Connecticut Sun head coach and general manager Curt Miller is anxiously awaiting news about the WNBA’s upcoming 2020 season. He doesn’t have much more information than we do.
Miller and Amber Cox, the Sun’s vice president of Sports at Mohegan Sun, met with the media on Tuesday to discuss the 2020 WNBA season as the nation struggles to cope with the COVID-19 coronavirus pandemic.
The league announced on Monday that each team will play a 22-game season with action beginning in late July – 12 games shy of a normal 34-game campaign. All 12 WNBA teams will be in the IMG Academy in Bradenton, Fla., which will serve as a single site for training camp, games and housing.
Training camps begin in early July. The top eight teams will make the playoffs, which will be the same format as in previous seasons – single-elimination games for the first and second rounds and best-of-five series for the semifinals and championship rounds.
But, there won’t be a home court advantage for any team and there will be no fans in the building.
Still, Miller knows it will be good, competitive basketball. “Will it get competitive once the ball is tipped? Absolutely,” he said. “You see it in practice. You see it all the time with these guys. These guys are where they at (professional players in the WNBA) because they’re incredibly competitive. With no fans, the atmosphere will be different but they will be competitive with each other.”

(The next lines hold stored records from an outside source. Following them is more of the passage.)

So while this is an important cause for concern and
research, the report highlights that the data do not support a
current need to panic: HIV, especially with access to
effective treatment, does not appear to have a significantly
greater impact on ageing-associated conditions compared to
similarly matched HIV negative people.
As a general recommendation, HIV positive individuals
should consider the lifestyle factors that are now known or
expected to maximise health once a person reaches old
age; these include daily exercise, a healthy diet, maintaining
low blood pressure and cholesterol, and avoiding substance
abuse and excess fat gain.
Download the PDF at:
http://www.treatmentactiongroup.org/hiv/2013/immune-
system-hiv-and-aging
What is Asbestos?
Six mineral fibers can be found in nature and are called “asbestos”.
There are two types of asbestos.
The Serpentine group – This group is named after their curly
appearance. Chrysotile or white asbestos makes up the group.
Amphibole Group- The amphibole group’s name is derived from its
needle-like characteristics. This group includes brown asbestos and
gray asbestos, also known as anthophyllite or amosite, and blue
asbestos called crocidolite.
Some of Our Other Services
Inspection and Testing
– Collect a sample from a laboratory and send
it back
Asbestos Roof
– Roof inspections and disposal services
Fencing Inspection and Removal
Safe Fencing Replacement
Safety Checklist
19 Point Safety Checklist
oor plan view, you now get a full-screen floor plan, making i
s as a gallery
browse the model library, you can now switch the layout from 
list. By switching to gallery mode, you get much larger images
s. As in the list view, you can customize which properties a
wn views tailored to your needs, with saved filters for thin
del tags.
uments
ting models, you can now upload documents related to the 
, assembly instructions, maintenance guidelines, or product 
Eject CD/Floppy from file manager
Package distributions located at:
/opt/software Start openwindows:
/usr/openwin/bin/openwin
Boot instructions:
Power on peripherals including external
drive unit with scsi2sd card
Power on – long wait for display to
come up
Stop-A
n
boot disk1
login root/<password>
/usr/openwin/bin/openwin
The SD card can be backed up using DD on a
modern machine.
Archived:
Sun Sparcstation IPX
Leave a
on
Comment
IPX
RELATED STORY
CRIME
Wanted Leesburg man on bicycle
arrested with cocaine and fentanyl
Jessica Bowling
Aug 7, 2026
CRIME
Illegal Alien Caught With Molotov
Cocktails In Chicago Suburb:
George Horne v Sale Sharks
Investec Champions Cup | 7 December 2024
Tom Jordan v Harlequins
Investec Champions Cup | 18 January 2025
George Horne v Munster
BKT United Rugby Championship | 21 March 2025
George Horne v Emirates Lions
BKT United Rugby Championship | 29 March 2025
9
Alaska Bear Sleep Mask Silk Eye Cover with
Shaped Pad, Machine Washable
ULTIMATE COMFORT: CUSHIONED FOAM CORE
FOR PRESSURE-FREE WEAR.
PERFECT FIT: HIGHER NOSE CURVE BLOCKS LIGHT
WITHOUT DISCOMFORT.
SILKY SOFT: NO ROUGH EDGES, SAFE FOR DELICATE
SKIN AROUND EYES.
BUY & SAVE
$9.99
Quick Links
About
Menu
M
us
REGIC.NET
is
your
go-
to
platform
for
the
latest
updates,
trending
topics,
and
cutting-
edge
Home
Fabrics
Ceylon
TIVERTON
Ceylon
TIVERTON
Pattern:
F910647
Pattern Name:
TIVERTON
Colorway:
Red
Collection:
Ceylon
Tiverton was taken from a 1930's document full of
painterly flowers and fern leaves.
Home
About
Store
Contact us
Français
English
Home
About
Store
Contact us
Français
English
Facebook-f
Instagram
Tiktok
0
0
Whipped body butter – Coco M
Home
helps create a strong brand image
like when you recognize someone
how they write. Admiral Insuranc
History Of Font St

No schedule has been released yet nor have all of the players committed to playing. The players have until June 25 to commit to the season, according to ESPN.com.
“We’re giving out players an opportunity to make that decision,” Miller said when asked which Sun players have committed to the 2020 season. “These are unprecedented times and a lot goes into each person’s individual decision. We anticipate most of our team will opt in.”
Miller is anxious and excited about the opportunity that sits before this year’s team. Two starters (Courtney Williams, Shekinna Stricklen) are gone from last year’s team that went to the WNBA finals for the first time since 2005 before losing to the Washington Mystics in a winner-take-all game five.
But the Sun return second team All-WNBA forward Jonquel Jones, who had a breakout season last summer, All-Star forward Alyssa Thomas and veteran guard Jasmine Thomas, who will be playing in her tenth year in the league and her sixth with Connecticut.
In February, the Sun gave up three first round draft picks to acquire three-time WNBA All-Star and two-time champion DeWanna Bonner of Phoenix. Connecticut also picked up All-Star guard Briann January from Phoenix and three-point shooting specialist Kaleena Mosqueda Lewis, the former UConn All-American, from Seattle in separate deals.
“I’m excited with our core group that is back and we’re excited about the addition of our championship pieces (Bonner, January, Mosqueda-Lewis),” Miller said. “All three have won championships at the WNBA level. They’re all veterans and they all bring a championship pedigree to our locker room.
“You don’t truly know how it will work until you get on that practice floor. This training camp in Florida will be very important. Like so many teams in the league, we have new pieces to blend in with our core group. I can’t wait to (be with) them in person because I feel there is a great energy amongst them.”
“The top priority continues to be the health and safety of players and staff, and the league is working with medical specialists, public health experts, and government officials on a comprehensive set of guidelines to ensure that appropriate medical protocols and protections are in place,“ WNBA commissioner Cathy Engelbert said in a statement. “Due to the fluid situation resulting from the pandemic, the league and players will continue to review the appropriate health and safety protocols and make necessary changes to the plan prior to arriving on site for the start of training camp and throughout the season.”
Cox said that she anticipates that every Sun game will be available for broadcast on some network. The league has national television contracts with ESPN and CBS Sports Network. Cox said she is optimistic that New England Sports Network (NESN) will pick up any games that are not shown on the national networks but nothing has been finalized.
The team is also working on new initiatives to connect season ticket holders and fans to the team, which will be in Florida for the entire season.
“Some of the best innovations are born out of these times,” Cox said. “We have such a loyal fan base. They all just want to be a part of it, which is wonderful. This has put us in a position to think outside of the box.”
Despite playing a shortened season, the players will get their full salaries and benefits. “Despite the disruption caused by the global pandemic to our 2020 season, the WNBA and its Board of Governors believe strongly in supporting and valuing the elite women athletes who play in the WNBA,” Engelbert said.